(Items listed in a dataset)
○ ○ ○ ○

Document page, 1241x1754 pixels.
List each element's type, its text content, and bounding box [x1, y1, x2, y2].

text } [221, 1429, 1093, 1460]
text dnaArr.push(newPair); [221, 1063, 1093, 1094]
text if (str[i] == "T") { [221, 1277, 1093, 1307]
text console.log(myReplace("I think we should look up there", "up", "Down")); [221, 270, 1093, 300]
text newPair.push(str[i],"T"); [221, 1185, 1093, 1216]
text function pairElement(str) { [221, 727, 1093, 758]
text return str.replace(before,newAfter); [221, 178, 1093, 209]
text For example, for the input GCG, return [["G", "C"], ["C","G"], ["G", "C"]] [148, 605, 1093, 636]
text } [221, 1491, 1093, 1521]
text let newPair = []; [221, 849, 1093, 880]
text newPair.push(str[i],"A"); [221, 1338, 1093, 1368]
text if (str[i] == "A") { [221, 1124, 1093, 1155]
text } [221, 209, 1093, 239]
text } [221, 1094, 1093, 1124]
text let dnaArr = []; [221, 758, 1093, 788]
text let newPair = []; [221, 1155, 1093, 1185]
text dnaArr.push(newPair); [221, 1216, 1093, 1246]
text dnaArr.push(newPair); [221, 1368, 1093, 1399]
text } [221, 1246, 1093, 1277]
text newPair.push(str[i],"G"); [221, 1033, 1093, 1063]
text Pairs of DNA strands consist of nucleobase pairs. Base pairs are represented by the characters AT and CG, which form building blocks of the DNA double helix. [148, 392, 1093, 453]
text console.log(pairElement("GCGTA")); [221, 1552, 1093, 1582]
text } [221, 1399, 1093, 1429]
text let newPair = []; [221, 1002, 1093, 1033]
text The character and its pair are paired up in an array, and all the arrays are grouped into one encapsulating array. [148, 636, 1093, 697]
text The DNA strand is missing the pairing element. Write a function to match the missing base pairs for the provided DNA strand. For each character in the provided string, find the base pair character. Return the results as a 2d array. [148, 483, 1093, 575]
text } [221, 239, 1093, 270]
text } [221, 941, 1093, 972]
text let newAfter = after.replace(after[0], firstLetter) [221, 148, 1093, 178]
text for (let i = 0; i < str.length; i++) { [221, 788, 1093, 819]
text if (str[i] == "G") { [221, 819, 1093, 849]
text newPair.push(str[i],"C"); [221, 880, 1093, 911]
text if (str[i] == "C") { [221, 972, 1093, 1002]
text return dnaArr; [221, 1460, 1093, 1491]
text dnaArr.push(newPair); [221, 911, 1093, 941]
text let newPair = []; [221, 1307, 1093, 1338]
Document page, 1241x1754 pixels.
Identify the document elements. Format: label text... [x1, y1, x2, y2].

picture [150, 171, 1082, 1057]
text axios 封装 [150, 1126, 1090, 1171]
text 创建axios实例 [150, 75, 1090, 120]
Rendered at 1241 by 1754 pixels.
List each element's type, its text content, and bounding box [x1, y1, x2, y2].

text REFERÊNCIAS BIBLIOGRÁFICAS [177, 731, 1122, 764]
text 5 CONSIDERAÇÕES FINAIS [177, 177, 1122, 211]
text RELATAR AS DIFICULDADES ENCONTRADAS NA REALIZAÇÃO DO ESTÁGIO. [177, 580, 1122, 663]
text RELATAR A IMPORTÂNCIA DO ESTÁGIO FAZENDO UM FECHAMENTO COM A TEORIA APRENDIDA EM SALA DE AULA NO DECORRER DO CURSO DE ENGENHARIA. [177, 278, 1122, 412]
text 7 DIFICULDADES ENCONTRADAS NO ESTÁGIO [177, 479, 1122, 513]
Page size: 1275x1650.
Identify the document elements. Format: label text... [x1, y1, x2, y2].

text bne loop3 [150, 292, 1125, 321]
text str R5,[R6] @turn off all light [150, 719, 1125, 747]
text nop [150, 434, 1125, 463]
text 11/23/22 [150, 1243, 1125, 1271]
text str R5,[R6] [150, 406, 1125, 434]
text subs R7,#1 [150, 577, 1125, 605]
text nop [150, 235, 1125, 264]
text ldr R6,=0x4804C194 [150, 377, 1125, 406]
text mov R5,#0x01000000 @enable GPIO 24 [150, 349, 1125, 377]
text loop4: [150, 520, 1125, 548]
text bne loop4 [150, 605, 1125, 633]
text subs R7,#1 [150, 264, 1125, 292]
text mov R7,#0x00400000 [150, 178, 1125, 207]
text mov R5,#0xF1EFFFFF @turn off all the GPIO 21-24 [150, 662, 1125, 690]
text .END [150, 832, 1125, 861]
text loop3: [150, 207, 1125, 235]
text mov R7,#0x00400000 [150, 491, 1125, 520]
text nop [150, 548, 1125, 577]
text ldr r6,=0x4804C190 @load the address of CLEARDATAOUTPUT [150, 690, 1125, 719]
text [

○ ○ ○ ○

== WHAT TO WORK ON ==
Among the entries above, identify all lines with "subs" and copy them.

== YOUR RESPONSE ==
text subs R7,#1 [150, 577, 1125, 605]
text subs R7,#1 [150, 264, 1125, 292]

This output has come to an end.